L’épidémie et ses conséquences ont perturbé les chantiers de maintenance et de rechargement du combustible dans les centrales nucléaires. Seule la moitié du parc est actuellement disponible et l’approvisionnement l’hiver prochain reste un sujet critique.
Activité «essentielle» au pays à qui elle fournit toujours plus de 70% de son électricité, la filière nucléaire a elle aussi subi les effets de la pandémie avec des conséquences qui pourraient se révéler aussi concrètes que la panne de courant. Avec l’instauration du confinement, l’absentéisme, le manque de masques et les difficultés à respecter les gestes barrières ont fait s’éterniser les chantiers sur quelque 21 réacteurs nucléaires, aujourd’hui toujours en rade. Conséquence : EDF a annoncé dès mi-avril une baisse historique de 20% de sa production nucléaire pour 2020, à 300 térawattheures (contre 375 à 390 térawattheures prévus).
Mais pour éviter d’aggraver la situation, il a surtout fallu revoir tout le planning des arrêts, y compris ceux relevant du «grand carénage» (gros travaux de remise à niveau destinés à prolonger la durée de vie des centrales nucléaires). L’idée étant d’organiser une moindre disponibilité du parc cet été afin de maximiser la production quand il fera froid.

**Consigne**
Poursuivez le texte ci-dessus sur la disponibilité du parc nucléaire pendant la pandémie, à partir de sa dernière phrase.

**Liste des données**
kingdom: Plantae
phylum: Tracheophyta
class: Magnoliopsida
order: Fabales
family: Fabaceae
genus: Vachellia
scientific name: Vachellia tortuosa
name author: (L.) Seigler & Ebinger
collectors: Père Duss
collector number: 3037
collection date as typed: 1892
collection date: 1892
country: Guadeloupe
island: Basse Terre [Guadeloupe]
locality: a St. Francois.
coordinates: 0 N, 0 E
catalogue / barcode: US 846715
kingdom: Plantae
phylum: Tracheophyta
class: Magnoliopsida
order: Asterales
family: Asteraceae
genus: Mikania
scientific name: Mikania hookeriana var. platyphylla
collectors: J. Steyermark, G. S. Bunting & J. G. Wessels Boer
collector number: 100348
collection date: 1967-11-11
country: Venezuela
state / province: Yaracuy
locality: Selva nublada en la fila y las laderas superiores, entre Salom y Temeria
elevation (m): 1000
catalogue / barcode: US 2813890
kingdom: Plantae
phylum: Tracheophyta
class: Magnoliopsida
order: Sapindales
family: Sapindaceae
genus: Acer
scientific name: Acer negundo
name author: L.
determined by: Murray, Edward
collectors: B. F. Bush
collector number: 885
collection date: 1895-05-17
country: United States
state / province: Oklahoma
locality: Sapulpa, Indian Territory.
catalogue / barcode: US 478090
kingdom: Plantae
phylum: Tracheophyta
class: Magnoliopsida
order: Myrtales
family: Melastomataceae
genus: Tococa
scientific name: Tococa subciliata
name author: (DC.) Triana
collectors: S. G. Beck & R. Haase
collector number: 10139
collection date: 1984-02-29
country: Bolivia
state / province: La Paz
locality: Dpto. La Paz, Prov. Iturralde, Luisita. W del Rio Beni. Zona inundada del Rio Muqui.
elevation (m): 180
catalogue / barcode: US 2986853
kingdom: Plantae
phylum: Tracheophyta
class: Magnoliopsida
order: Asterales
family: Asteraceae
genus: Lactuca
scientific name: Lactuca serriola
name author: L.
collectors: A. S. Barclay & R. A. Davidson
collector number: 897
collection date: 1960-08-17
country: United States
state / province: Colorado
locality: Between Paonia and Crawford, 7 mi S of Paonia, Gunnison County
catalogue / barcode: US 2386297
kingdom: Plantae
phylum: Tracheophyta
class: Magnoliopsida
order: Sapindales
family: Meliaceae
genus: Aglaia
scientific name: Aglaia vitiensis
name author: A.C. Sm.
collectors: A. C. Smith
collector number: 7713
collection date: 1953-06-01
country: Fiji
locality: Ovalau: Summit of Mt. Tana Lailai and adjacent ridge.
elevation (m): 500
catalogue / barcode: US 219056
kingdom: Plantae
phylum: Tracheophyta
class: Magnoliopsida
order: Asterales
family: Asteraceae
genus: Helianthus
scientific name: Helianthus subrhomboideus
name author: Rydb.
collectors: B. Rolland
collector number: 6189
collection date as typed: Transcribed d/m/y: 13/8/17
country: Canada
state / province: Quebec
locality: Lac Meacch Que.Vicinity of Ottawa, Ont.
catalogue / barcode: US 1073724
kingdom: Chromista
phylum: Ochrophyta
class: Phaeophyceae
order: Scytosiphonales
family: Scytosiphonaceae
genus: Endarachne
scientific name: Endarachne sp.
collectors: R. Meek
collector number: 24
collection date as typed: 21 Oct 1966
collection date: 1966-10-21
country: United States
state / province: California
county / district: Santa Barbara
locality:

**Réponse finale**
«La maintenance de huit réacteurs prévue en 2020 a été reportée en 2021 et quatre réacteurs ont été réservés pour l’hiver, c’est-à-dire qu’ils seront arrêtés cet été et cet automne afin d’économiser leur combustible», explique un porte-parole d’EDF à Libération. Le résultat est que seuls 32 réacteurs sur 57 sont aujourd’hui connectés au réseau, représentant à peine 30 gigawatts de puissance contre 62 habituellement. Dans le même temps, la consommation d’électricité repart à la hausse : elle n’est plus que de 7% en dessous de la normale, contre 15% à 20% au plus fort de la crise. Pour le président du réseau de transport d’électricité, François Brottes, ces mesures étaient néanmoins «vitales» pour garantir la sécurité d’approvisionnement cet hiver. «Le déficit de disponibilité a été réduit de 15 gigawatts à 6. Sans ce réaménagement, le risque aurait été majeur», a-t-il reconnu jeudi après-midi lors d’un point presse conjoint avec la ministre chargée de l’Energie, Élisabeth Borne.
Le blackout «ni envisagé, ni envisageable»
Si l’été se révèle caniculaire ou que l’hiver s’annonce rigoureux, le gestionnaire de réseau a en réserve tout une série de «leviers complémentaires» qui permettront de garantir l’équilibre offre-demande : l’importation d’électricité en provenance des pays voisins pourrait ainsi représenter jusqu’à 10 gigawatts de puissance, la déconnexion de 22 sites industriels parmi les plus énergivores du pays pourrait soulager le réseau d’une demande de 1,5 gigawatts. Enfin, une baisse maîtrisée de la tension permettrait d’économiser jusqu’à 4 gigawatts : «Les ampoules perdront de leur flamboyance mais on continuera d’y voir !» a commenté le gestionnaire de réseau. L’ultime palier, enfin, serait la coupure temporaire de certaines parties du réseau mais «il n’est pas envisageable et il n’est pas envisagé quelque blackout que ce soit», a-t-il rassuré.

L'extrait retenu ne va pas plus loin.